No obstante, en el caso de Mejía, su puesto como presidente está en entredicho. Más allá de lo deportivo, con un 2018 lleno de fracasos a nivel local e internacional, también ha sido protagonista por las dificultades económicas que atraviesa por estos días el club 'Verdiblanco'. Así que el ambiente en el que llegaría el 'Sonero' estaría enrarecido.

5. La imagen ante todo: El capítulo Junior dejó un mal sabor en Camargo y los hinchas del 'Pijao' y rompió la confianza que Alberto, a punta de esfuerzo y resultados, logró construir por dos años. Y si bien es cierto que se volvió a ganar rápidamente el cariño de los aficionados, con la obtención de la Liga 1 2018, una nueva salida del club lo dejará mal parado; más aún si no logra el bicampeonato como él mismo lo prometió.

El deseo natural de progreso que tiene Gamero -como cualquier otro profesional- es respetable, pero lo que no cae bien son las formas.

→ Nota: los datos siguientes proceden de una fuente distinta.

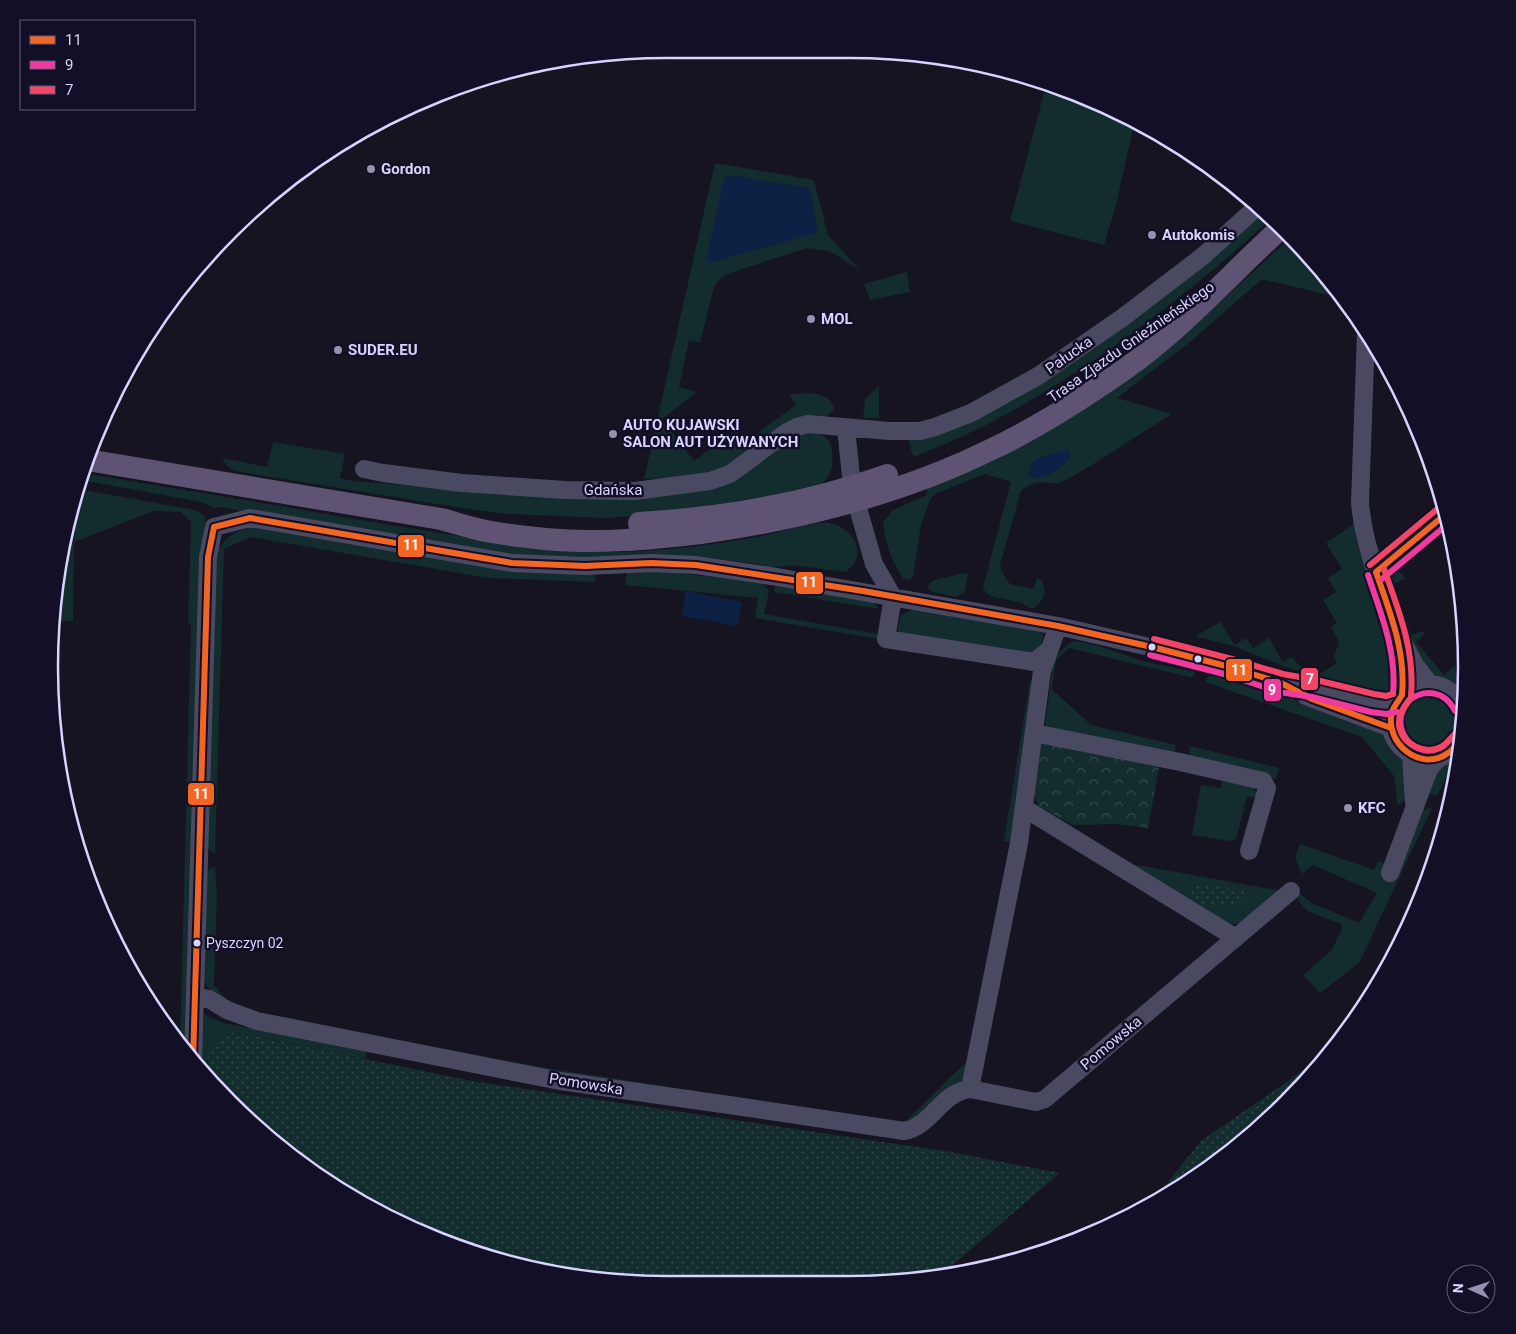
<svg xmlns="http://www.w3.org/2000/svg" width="1516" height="1334" font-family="Roboto,sans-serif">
	<defs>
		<pattern id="forest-crowns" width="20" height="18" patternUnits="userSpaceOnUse" patternTransform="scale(1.25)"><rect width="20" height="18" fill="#132c2d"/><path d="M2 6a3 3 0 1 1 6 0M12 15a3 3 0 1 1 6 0" fill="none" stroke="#354a4c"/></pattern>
		<pattern id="park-dots" width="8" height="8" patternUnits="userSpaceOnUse" patternTransform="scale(1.25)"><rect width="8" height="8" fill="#132c2d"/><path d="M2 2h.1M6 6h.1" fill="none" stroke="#354a4c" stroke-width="1.8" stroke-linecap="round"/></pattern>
	</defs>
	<rect width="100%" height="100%" fill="#161421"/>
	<path fill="#132c2d" d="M1044 93 1108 107 1135 120 1116 205 1104 245 1010 221Z
		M715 163 814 180 828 235 860 270 829 251 807 248 730 273 720 279 714 287 700 343 689 340 679 387 697 392 662 419 694 461 736 429 745 442 796 405 790 396 792 394C806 393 829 390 834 408L832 412 826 417 728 467 704 477 644 479Z
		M1264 210 1272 218C1191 292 1099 364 1003 416 974 432 944 445 913 457L908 438 949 428Z
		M1290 238 1340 291 1345 299 1262 279 1190 342 1117 398 1172 414C1136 436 1101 461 1064 481 1052 488 1039 475 1021 491L1000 565 1002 572 1010 584 1033 589 1037 578 1041 580C1048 592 1044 600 1034 608H1029L1022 603 990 596 985 591 983 587 1011 482 985 474 937 493 931 498 921 524 913 577 909 580 903 578C891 561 885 543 883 522L893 510 927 495 926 488 1193 327Z
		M907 272 910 292 870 300 864 284Z
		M879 386V418H863L865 399Z
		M808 432C815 433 823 434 827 439 831 442 832 450 832 454 834 470 829 480 816 488L652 515 604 518 559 516 507 514 462 508 234 471 226 465 222 458 267 467 273 442 345 454 340 478 353 481 501 493 707 489 795 435Z
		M83 473C171 488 260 502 349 518 416 529 482 541 550 547 568 549 586 552 604 552 654 552 707 546 756 537 775 534 812 521 829 523 854 526 870 557 845 572L793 565 776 567 698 556 579 559 504 555 220 507 214 508 201 502 81 480Z
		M78 489 190 509 199 512 205 517 199 624 187 1053 180 1043 191 624H188L191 522 181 512 154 511 74 542 73 621H56L61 548 74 542Z
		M1448 521 1449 523 1396 567 1405 579 1393 584 1412 635 1423 631 1425 634 1416 642 1444 675 1455 665 1458 679 1464 678V688L1431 675 1409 639 1388 582 1390 573 1394 566Z
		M1354 524C1355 532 1356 540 1358 547 1367 578 1409 661 1391 688 1385 697 1372 695 1362 695L1364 688 1288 668 1236 647 1195 636 1220 622 1235 645 1246 638 1253 648 1269 638 1283 662 1292 657C1299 665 1302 671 1313 665L1319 674 1337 663 1334 657 1339 642 1331 627 1337 623 1323 600 1336 592 1328 578 1342 569 1326 543Z
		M253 527 595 574V582L488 578 251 537 224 549 215 854 209 849 206 844 215 555C226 537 232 532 253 527Z
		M657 571 760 582 765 586 769 591 764 614 878 634V639L755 618 758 598 625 585 627 573Z
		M965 573 968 574 965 591 956 597 932 592 928 588 929 584 934 580Z
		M775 586 874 602 879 609 774 592Z
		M914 609 1038 631 1043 634C1043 646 1039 649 1029 653L897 633C900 618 898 614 914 609Z
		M1076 641 1099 646 1142 661 1195 672 1193 678 1069 648 1056 660 1052 689 1091 725 1176 745 1174 755 1049 729 1045 724 1054 657 1069 643Z
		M1213 674H1220L1376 728C1387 738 1394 751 1405 762L1407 800 1397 805V797L1394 776 1362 737 1205 682 1207 677Z
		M1030 681H1035L1012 842 1004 841Z
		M1399 722a29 29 0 1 1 58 0a29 29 0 1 1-58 0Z
		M1190 746 1279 768 1276 779 1264 776 1265 773 1193 758 1189 754Z
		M1449 761 1458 765 1456 775 1446 778 1437 796 1428 792 1434 773Z
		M1223 779 1253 786 1256 792 1257 798 1247 796 1236 840 1230 841 1192 835 1201 785 1221 788Z
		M1429 808H1432L1359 963 1320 993 1303 975 1331 951 1342 929 1341 924 1307 911 1295 896 1300 894 1312 903 1359 923 1377 893 1313 865 1302 874 1295 858 1300 844 1374 870 1378 861 1389 865 1421 810Z
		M1126 863 1281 891 1241 923 1234 924 1226 923Z
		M215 867 217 894 214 985 235 1010 552 1069 904 1123 968 1060 963 1083 948 1091 914 1124 904 1127 764 1105 532 1072 235 1013 217 1002 202 978 206 874 210 868Z
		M201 1013 224 1023 367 1052 365 1059 234 1032 208 1046 207 1079 199 1070Z"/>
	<path fill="url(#forest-crowns)" d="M1042 741 1160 764 1148 828 1116 824 1072 825 1042 808 1038 805 1034 795Z"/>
	<path fill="url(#park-dots)" d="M1195 886 1223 887 1245 891 1242 904 1237 907 1202 906 1191 899V891Z
		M234 1032 472 1081 951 1152 1060 1173 940 1276 889 1284H626L507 1264 394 1222 290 1157 207 1079 208 1046Z
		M1330 1052 1314 1074 1226 1157 1149 1205 1201 1141Z"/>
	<path fill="#0d2144" d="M729 175 810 188 817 229 816 233 713 262 706 260 724 179Z
		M1064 450 1069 451 1071 456C1063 468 1044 482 1029 477 1025 458 1050 455 1064 450Z
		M685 591 742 602 738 626 682 616Z"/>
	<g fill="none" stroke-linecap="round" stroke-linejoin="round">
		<path stroke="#4a4962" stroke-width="18" d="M1366 333 1360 503C1362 527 1368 550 1376 573 1389 612 1409 653 1402 695
			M846 428 852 486 856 501 874 564 893 597
			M364 469 383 473 462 483 565 490 635 491 710 481 730 474 787 432 797 427 808 424 889 431H920L935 427 971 413 1038 376 1122 318 1203 256 1259 205
			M1376 572 1447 513
			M893 597 886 639 1034 662 1050 649
			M1058 626 1042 671 1019 843 970 1089 1036 1102 1045 1099 1291 891
			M1404 644 1415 665 1430 684
			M1306 696 1391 728
			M1034 733 1180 762 1263 781 1267 788 1249 851
			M1462 739C1427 792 1363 730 1402 695 1410 688 1420 683 1430 684 1445 685 1457 694 1463 707
			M1411 756 1414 803
			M1024 808 1236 938
			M1390 873 1429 769 1438 759
			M195 997 209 999 227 1010 257 1021 560 1081 743 1107 904 1131C931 1127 941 1092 970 1089
			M193 1061 208 557 214 527 250 518 512 563 585 566 651 563 696 565 771 576 1058 626 1206 660 1281 683 1314 688 1372 703 1386 705 1395 703"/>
		<path stroke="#5e5373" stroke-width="22" d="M87 460 441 519C456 523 471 528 486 531 506 535 527 537 546 539 597 544 650 539 701 533 801 519 901 494 992 449 1039 427 1082 399 1125 369 1182 329 1229 275 1281 228
			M639 523C722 518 809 503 887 475"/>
		<g stroke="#130f26" stroke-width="10">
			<path id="bus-1" d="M214 527 250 518 512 563 585 566 651 563 696 565 863 591 1058 626 1152 647 1230 667 1281 683 1312 699 1391 728
				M1376 572C1390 613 1406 651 1402 695
				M1376 572 1447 513
				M1402 695C1399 700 1394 706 1392 712 1384 743 1421 773 1448 753 1453 750 1458 743 1462 739
				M193 1061 208 557 214 527"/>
		</g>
		<g stroke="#130f26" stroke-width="10">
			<path id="bus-2" d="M1368 575C1381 614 1397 652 1393 694
				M1382 579 1449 523
				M1150 655 1228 675 1279 692 1312 697 1371 712 1386 714 1397 712
				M1455 711C1450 701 1441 693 1428 693 1421 693 1412 697 1408 702 1386 728 1416 762 1442 747 1447 744 1452 737 1456 733"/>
		</g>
		<g stroke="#130f26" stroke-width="10">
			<path id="bus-3" d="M1370 565 1441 506
				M1384 569C1399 611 1415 651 1411 696
				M1154 639 1232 659 1283 674 1316 680 1374 694 1386 696 1393 694
				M1409 700C1404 707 1398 715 1399 725 1402 745 1425 755 1441 747 1447 744 1451 737 1456 733"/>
		</g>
		<use href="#bus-1" stroke="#f26522" stroke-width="6"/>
		<use href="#bus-2" stroke="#f13a9d" stroke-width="6"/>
		<use href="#bus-3" stroke="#f34667" stroke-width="6"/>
	</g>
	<g fill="#9591b1" stroke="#130f26" stroke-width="2">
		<circle cx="371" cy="169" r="5"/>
		<circle cx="1152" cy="235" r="5"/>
		<circle cx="811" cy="319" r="5"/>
		<circle cx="338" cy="350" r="5"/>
		<circle cx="613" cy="434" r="5"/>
		<circle cx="1348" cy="808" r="5"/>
	</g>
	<g fill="#d9d4ff" stroke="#130f26" stroke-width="2">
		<circle cx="1152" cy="647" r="4.5"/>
		<circle cx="1198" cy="659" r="4.5"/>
		<circle cx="197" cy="943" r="4.5"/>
	</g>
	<g text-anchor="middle" stroke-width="5" stroke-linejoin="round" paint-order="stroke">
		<g font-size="14" fill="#d9d4ff" stroke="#130f26" text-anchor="start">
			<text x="206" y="948">Pyszczyn 02</text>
		</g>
		<g font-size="15" font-weight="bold" fill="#d9d4ff" stroke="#130f26" text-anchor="start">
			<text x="381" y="174">Gordon</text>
			<text x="1162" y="240">Autokomis</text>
			<text x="821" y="324">MOL</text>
			<text x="348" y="355">SUDER.EU</text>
			<text x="623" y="430">AUTO KUJAWSKI<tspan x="623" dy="17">SALON AUT UŻYWANYCH</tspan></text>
			<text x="1358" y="813">KFC</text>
		</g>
		<g font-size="15" fill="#d9d4ff" stroke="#130f26">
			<text transform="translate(1131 342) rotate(-35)" y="5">Trasa Zjazdu Gnieźnieńskiego</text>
			<text transform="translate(1069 355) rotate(-35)" y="5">Pałucka</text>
			<text x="613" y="495">Gdańska</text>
			<text transform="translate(1111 1043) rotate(-40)" y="5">Pomowska</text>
			<text transform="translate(586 1084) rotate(9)" y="5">Pomowska</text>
		</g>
	</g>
	<path d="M0 0H1516V1334H0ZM667 58H849A609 609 0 0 1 1458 667V667A609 609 0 0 1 849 1276H667A609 609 0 0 1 58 667V667A609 609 0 0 1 667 58Z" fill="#130f26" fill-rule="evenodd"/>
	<path fill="none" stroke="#d9d4ff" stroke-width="2.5" d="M667 58H849A609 609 0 0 1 1458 667V667A609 609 0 0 1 849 1276H667A609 609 0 0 1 58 667V667A609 609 0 0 1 667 58Z"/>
	<g stroke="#130f26" stroke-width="2">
		<rect x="397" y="534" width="28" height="24" rx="5" fill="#f26522"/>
		<rect x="795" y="571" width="29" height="24" rx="5" fill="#f26522"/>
		<rect x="1225" y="658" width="28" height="24" rx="5" fill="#f26522"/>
		<rect x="1300" y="667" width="19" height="24" rx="5" fill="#f34667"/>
		<rect x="1263" y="678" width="19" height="24" rx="5" fill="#f13a9d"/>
		<rect x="187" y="782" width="28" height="24" rx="5" fill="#f26522"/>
	</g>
	<g font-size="14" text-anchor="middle" font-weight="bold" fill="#fff">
		<text x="411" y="550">11</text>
		<text x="809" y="587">11</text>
		<text x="1239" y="675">11</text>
		<text x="1310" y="684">7</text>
		<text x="1272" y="695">9</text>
		<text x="201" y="799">11</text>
	</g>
	<rect x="20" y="20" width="175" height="90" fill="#130f26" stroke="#625e7d"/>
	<rect x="30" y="36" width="25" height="8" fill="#f26522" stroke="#625e7d"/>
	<text x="65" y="45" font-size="15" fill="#d9d4ff">11</text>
	<rect x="30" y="61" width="25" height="8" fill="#f13a9d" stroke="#625e7d"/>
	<text x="65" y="70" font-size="15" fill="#d9d4ff">9</text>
	<rect x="30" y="86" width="25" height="8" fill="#f34667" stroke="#625e7d"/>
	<text x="65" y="95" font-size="15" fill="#d9d4ff">7</text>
	<g transform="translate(1471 1289) rotate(273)"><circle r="24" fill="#130f26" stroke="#625e7d"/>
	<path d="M0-4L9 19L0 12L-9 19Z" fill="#9591b1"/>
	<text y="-8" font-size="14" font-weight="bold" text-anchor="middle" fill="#d9d4ff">N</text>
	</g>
</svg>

Su nombre está en la 'carpeta' de vinculaciones de otro club justo cuando Tolima está jugándose la posibilidad de emprender otra gesta, lo que genera 'roncha' en quienes no entienden las dinámicas del fútbol. 

Así que la recomendación al profe sería la de esperar una mejor oportunidad y disfrutar de un derecho ya ganado, como la presencia en la Libertadores.

El dato

Gamero es, en la actualidad, el técnico de mejor rendimiento en el fútbol colombiano. Cuenta con más clasificaciones a cuadrangulares y 'Play Offs', con 15; además tiene dos títulos ligueros y una Copa Colombia en su palmarés.